__Extracted information__.
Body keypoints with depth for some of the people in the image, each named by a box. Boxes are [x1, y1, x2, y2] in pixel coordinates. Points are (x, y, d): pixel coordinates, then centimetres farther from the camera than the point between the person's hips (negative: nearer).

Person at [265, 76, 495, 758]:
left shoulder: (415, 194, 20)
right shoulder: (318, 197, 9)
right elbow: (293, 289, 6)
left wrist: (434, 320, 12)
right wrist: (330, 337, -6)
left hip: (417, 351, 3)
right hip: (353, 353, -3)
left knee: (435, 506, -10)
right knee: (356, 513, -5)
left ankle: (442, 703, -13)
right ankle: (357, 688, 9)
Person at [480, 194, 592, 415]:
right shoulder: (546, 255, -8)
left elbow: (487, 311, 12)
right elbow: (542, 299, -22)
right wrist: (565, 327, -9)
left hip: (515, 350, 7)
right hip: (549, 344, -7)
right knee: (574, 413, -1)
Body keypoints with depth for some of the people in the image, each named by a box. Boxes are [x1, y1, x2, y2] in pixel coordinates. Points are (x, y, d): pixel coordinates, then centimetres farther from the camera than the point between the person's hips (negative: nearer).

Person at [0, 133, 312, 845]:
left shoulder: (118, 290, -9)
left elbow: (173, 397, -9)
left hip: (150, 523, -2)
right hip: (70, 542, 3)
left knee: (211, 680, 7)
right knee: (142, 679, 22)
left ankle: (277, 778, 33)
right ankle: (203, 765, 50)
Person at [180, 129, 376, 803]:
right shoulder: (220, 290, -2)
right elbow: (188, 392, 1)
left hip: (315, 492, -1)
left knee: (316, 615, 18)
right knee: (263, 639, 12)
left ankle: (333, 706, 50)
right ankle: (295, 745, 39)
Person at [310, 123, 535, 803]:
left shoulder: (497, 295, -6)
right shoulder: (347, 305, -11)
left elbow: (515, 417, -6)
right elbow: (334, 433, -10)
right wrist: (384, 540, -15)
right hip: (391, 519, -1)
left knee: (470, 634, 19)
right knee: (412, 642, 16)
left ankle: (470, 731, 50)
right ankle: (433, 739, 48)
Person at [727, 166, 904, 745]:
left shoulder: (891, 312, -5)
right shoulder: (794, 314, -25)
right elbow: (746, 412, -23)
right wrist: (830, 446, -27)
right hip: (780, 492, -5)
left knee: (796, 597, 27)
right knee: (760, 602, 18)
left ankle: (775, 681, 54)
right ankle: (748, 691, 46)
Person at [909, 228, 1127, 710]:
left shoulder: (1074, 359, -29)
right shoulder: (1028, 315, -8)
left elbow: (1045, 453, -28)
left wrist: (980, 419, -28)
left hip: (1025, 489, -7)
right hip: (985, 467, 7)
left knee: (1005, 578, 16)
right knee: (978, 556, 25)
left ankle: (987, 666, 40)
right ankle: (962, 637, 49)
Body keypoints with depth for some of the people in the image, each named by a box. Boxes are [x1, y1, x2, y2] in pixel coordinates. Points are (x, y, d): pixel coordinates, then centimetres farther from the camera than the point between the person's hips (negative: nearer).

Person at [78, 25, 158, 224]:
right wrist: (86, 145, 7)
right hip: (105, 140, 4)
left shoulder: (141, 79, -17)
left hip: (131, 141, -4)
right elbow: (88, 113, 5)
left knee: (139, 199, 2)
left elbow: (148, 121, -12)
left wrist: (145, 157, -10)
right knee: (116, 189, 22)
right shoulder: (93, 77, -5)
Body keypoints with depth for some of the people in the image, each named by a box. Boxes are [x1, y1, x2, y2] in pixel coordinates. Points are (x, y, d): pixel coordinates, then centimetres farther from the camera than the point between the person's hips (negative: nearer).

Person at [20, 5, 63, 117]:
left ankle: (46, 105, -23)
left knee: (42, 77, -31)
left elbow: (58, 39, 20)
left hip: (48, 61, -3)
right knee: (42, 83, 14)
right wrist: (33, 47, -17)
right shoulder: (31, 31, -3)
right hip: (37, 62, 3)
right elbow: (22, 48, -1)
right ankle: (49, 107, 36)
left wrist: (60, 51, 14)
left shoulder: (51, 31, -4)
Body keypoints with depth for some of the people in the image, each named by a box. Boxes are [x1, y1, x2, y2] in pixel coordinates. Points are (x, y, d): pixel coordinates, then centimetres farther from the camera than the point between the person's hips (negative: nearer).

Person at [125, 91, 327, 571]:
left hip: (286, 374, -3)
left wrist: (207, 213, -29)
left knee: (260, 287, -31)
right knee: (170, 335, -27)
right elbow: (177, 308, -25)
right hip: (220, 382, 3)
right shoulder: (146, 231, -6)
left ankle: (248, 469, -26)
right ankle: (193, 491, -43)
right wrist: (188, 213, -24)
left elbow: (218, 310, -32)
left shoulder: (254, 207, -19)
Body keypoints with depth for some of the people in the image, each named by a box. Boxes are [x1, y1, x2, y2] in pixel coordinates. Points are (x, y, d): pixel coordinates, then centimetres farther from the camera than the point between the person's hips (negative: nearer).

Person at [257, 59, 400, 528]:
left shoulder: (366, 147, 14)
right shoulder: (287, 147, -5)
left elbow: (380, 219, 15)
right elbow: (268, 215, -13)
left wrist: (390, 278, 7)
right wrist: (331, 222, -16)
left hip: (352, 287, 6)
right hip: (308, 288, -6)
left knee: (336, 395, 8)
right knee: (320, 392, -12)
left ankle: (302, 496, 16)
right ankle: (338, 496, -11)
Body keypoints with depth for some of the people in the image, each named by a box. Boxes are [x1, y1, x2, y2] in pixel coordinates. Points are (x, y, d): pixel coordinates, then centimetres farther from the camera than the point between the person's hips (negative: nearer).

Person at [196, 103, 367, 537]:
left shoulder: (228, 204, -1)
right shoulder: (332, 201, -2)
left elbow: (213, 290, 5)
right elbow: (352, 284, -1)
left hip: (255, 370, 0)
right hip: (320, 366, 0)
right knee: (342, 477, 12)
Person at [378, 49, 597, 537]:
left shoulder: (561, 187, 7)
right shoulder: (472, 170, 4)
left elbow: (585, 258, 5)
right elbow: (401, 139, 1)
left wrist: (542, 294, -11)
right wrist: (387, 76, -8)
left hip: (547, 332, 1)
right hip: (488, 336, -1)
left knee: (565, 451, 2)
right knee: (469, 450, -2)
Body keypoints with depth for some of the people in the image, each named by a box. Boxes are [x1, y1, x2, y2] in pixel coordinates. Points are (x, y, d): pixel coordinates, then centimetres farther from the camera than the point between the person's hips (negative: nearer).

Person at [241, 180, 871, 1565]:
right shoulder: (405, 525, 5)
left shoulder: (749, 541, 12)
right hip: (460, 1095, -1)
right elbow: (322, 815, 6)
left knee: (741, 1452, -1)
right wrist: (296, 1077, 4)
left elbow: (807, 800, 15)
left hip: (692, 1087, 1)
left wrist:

__What to do__. Please copy every line of the records above without changing a single character.

__Result of the exercise__.
Body keypoints with depth for some of the people in the image, each named by a box. Boxes are [x1, y1, x2, y2] in pixel coordinates. Points are (x, y, d): pixel coordinates, then centimetres farther from the camera than the point between the person's hips (negative: nearer).

Person at [265, 76, 495, 758]:
left shoulder: (415, 194, 20)
right shoulder: (318, 197, 9)
right elbow: (293, 289, 6)
left wrist: (434, 320, 12)
right wrist: (330, 337, -6)
left hip: (417, 351, 3)
right hip: (353, 353, -3)
left knee: (435, 506, -10)
right knee: (356, 513, -5)
left ankle: (442, 703, -13)
right ankle: (357, 688, 9)
Person at [480, 194, 592, 415]:
right shoulder: (546, 255, -8)
left elbow: (487, 311, 12)
right elbow: (542, 299, -22)
right wrist: (565, 327, -9)
left hip: (515, 350, 7)
right hip: (549, 344, -7)
right knee: (574, 413, -1)
Body keypoints with depth for some of the people in the image, each named by a box. Boxes are [x1, y1, x2, y2] in pixel coordinates. Points are (x, y, d): pixel coordinates, then centimetres farther from the camera than the point between the person's hips (negative: nearer).

Person at [0, 133, 312, 845]:
left shoulder: (118, 290, -9)
left elbow: (173, 397, -9)
left hip: (150, 523, -2)
right hip: (70, 542, 3)
left knee: (211, 680, 7)
right knee: (142, 679, 22)
left ankle: (277, 778, 33)
right ankle: (203, 765, 50)
Person at [180, 129, 376, 803]:
right shoulder: (220, 290, -2)
right elbow: (188, 392, 1)
left hip: (315, 492, -1)
left knee: (316, 615, 18)
right knee: (263, 639, 12)
left ankle: (333, 706, 50)
right ankle: (295, 745, 39)
Person at [310, 123, 535, 803]:
left shoulder: (497, 295, -6)
right shoulder: (347, 305, -11)
left elbow: (515, 417, -6)
right elbow: (334, 433, -10)
right wrist: (384, 540, -15)
right hip: (391, 519, -1)
left knee: (470, 634, 19)
right knee: (412, 642, 16)
left ankle: (470, 731, 50)
right ankle: (433, 739, 48)
Person at [727, 166, 904, 745]:
left shoulder: (891, 312, -5)
right shoulder: (794, 314, -25)
right elbow: (746, 412, -23)
right wrist: (830, 446, -27)
right hip: (780, 492, -5)
left knee: (796, 597, 27)
right knee: (760, 602, 18)
left ankle: (775, 681, 54)
right ankle: (748, 691, 46)
Person at [909, 228, 1127, 710]:
left shoulder: (1074, 359, -29)
right shoulder: (1028, 315, -8)
left elbow: (1045, 453, -28)
left wrist: (980, 419, -28)
left hip: (1025, 489, -7)
right hip: (985, 467, 7)
left knee: (1005, 578, 16)
right knee: (978, 556, 25)
left ankle: (987, 666, 40)
right ankle: (962, 637, 49)
Body keypoints with depth for some of the people in the image, each named by a box. Boxes are [x1, y1, x2, y2] in pixel coordinates. Points are (x, y, d): pixel coordinates, then centimetres farther from the camera than the point between the person's hips (negative: nearer).

Person at [78, 25, 158, 224]:
right wrist: (86, 145, 7)
right hip: (105, 140, 4)
left shoulder: (141, 79, -17)
left hip: (131, 141, -4)
right elbow: (88, 113, 5)
left knee: (139, 199, 2)
left elbow: (148, 121, -12)
left wrist: (145, 157, -10)
right knee: (116, 189, 22)
right shoulder: (93, 77, -5)
Body keypoints with depth for some of the people in the image, each named by a box. Boxes are [x1, y1, x2, y2] in pixel coordinates. Points are (x, y, d): pixel coordinates, then centimetres farther from the camera than the point between the person's hips (negative: nearer).

Person at [20, 5, 63, 117]:
left ankle: (46, 105, -23)
left knee: (42, 77, -31)
left elbow: (58, 39, 20)
left hip: (48, 61, -3)
right knee: (42, 83, 14)
right wrist: (33, 47, -17)
right shoulder: (31, 31, -3)
right hip: (37, 62, 3)
right elbow: (22, 48, -1)
right ankle: (49, 107, 36)
left wrist: (60, 51, 14)
left shoulder: (51, 31, -4)
Body keypoints with depth for some of the people in the image, each named by a box. Boxes are [x1, y1, x2, y2] in pixel coordinates. Points are (x, y, d): pixel coordinates, then centimetres farther from the camera than the point between the person's hips (negative: nearer).

Person at [125, 91, 327, 571]:
left hip: (286, 374, -3)
left wrist: (207, 213, -29)
left knee: (260, 287, -31)
right knee: (170, 335, -27)
right elbow: (177, 308, -25)
right hip: (220, 382, 3)
right shoulder: (146, 231, -6)
left ankle: (248, 469, -26)
right ankle: (193, 491, -43)
right wrist: (188, 213, -24)
left elbow: (218, 310, -32)
left shoulder: (254, 207, -19)
Body keypoints with depth for some of the people in the image, each named by a box. Boxes are [x1, y1, x2, y2] in pixel coordinates. Points are (x, y, d): pixel coordinates, then centimetres farther from the camera than the point between the person's hips (negative: nearer).

Person at [257, 59, 400, 528]:
left shoulder: (366, 147, 14)
right shoulder: (287, 147, -5)
left elbow: (380, 219, 15)
right elbow: (268, 215, -13)
left wrist: (390, 278, 7)
right wrist: (331, 222, -16)
left hip: (352, 287, 6)
right hip: (308, 288, -6)
left knee: (336, 395, 8)
right knee: (320, 392, -12)
left ankle: (302, 496, 16)
right ankle: (338, 496, -11)
Body keypoints with depth for some of the people in the image, each named by a box. Boxes are [x1, y1, x2, y2] in pixel coordinates. Points are (x, y, d): pixel coordinates, then centimetres farther from the camera than the point between the person's hips (negative: nearer).

Person at [196, 103, 367, 537]:
left shoulder: (228, 204, -1)
right shoulder: (332, 201, -2)
left elbow: (213, 290, 5)
right elbow: (352, 284, -1)
left hip: (255, 370, 0)
right hip: (320, 366, 0)
right knee: (342, 477, 12)
Person at [378, 49, 597, 537]:
left shoulder: (561, 187, 7)
right shoulder: (472, 170, 4)
left elbow: (585, 258, 5)
right elbow: (401, 139, 1)
left wrist: (542, 294, -11)
right wrist: (387, 76, -8)
left hip: (547, 332, 1)
right hip: (488, 336, -1)
left knee: (565, 451, 2)
right knee: (469, 450, -2)
Body keypoints with depth for some of the people in the image, each named by a box. Boxes are [x1, y1, x2, y2] in pixel coordinates. Points are (x, y, d): pixel coordinates, then centimetres farther from the camera than the point between the person's hips (negative: nearer).

Person at [241, 180, 871, 1565]:
right shoulder: (405, 525, 5)
left shoulder: (749, 541, 12)
right hip: (460, 1095, -1)
right elbow: (322, 815, 6)
left knee: (741, 1452, -1)
right wrist: (296, 1077, 4)
left elbow: (807, 800, 15)
left hip: (692, 1087, 1)
left wrist:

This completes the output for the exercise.